**PROBLEM STATEMENT:** Would you restate the full listing word for word and omit its pictures?

**DATASET CONTENT:**
= Beginning of Section =

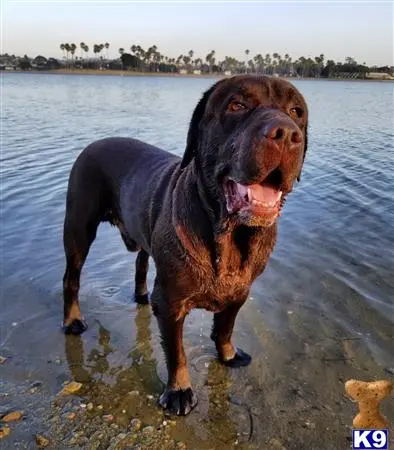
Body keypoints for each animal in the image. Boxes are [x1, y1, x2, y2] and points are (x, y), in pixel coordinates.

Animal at [62, 74, 308, 414]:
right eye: (237, 105)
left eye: (297, 112)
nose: (286, 133)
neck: (229, 239)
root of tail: (93, 144)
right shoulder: (170, 303)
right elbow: (176, 352)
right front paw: (179, 390)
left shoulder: (240, 293)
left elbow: (226, 327)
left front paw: (229, 354)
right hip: (78, 227)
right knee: (71, 278)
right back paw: (73, 320)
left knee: (140, 261)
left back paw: (141, 294)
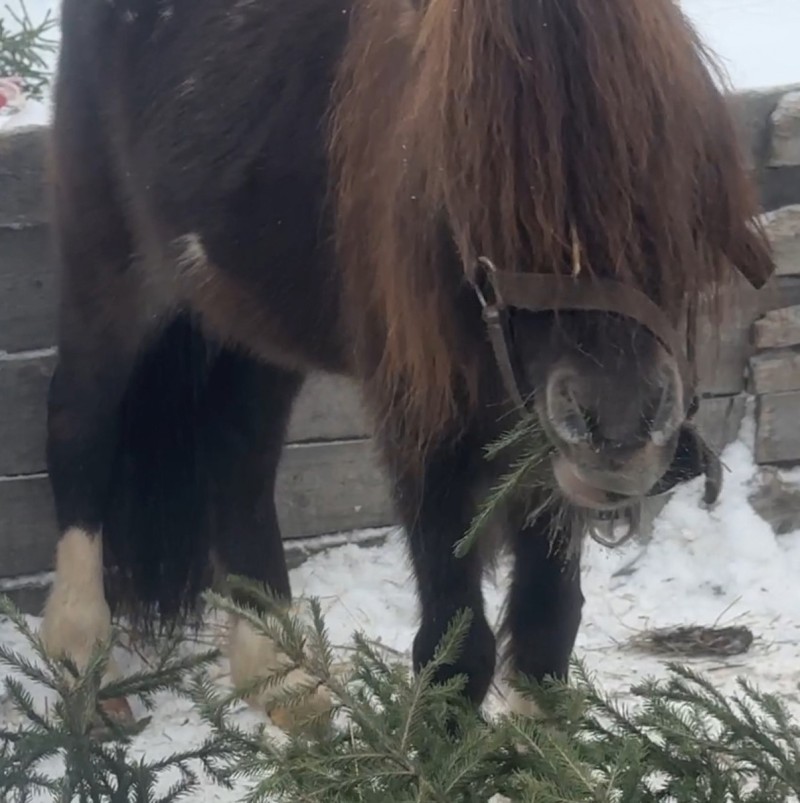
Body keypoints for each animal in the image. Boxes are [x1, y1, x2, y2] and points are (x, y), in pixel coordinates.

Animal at [40, 0, 772, 724]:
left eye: (672, 166)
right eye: (480, 174)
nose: (619, 429)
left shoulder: (539, 448)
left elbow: (545, 631)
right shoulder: (421, 416)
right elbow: (456, 649)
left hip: (249, 318)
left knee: (237, 454)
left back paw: (281, 675)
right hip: (111, 269)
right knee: (80, 424)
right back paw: (82, 659)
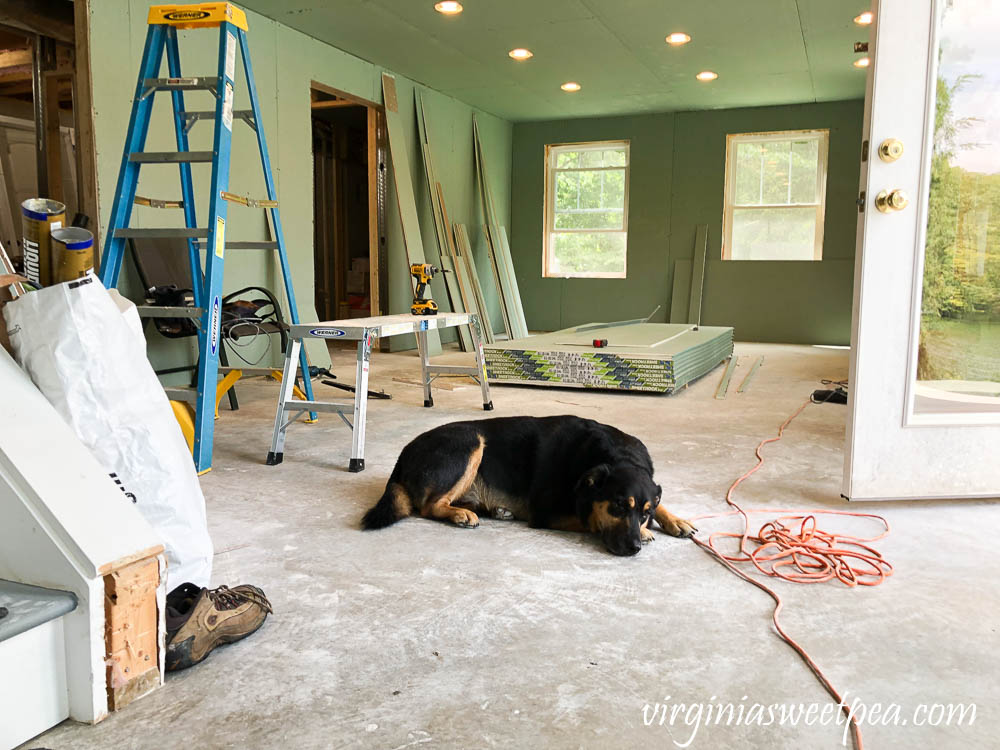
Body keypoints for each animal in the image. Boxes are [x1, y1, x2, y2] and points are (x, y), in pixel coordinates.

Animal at [364, 418, 700, 560]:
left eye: (643, 512)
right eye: (617, 505)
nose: (634, 549)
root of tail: (403, 454)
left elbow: (660, 501)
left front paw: (673, 520)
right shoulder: (546, 510)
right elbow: (591, 518)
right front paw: (646, 532)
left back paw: (493, 510)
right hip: (470, 439)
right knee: (428, 505)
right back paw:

= End of Section =

**RESULT OF THE EXERCISE:**
Body keypoints for each animal in the image. Boxes are [x1, y1, x2, y2] and points are (x, y), in pixel coordinates.

Animal at [62, 74, 308, 414]:
right eye: (237, 105)
left eye: (297, 112)
nose: (286, 133)
neck: (229, 239)
root of tail: (93, 144)
right shoulder: (170, 303)
right elbow: (176, 352)
right front paw: (179, 390)
left shoulder: (240, 293)
left elbow: (226, 327)
left front paw: (229, 354)
right hip: (78, 227)
right knee: (71, 278)
right back paw: (73, 320)
left knee: (140, 261)
left back paw: (141, 294)
Body keypoints for each animal in the image. Boxes are [x1, y1, x2, y2] and points are (x, y), in pixel coordinates.

Animal at [40, 0, 772, 724]:
left eye: (672, 166)
right eye: (480, 174)
nose: (619, 429)
left shoulder: (539, 448)
left elbow: (545, 631)
right shoulder: (421, 416)
right elbow: (456, 649)
left hip: (249, 318)
left knee: (237, 454)
left back paw: (281, 675)
right hip: (111, 269)
right knee: (80, 424)
right back paw: (82, 659)
Body keypoints for each animal in the image. Boxes are [x1, y1, x2, y2] and points are (x, y), in pixel coordinates.

Animal at [364, 418, 700, 560]:
left eye: (643, 512)
right eye: (617, 505)
nose: (634, 549)
root of tail: (403, 454)
left elbow: (660, 501)
left front paw: (673, 520)
right shoulder: (546, 510)
right elbow: (591, 518)
right front paw: (646, 532)
left back paw: (493, 510)
right hip: (470, 439)
right knee: (428, 505)
right back paw:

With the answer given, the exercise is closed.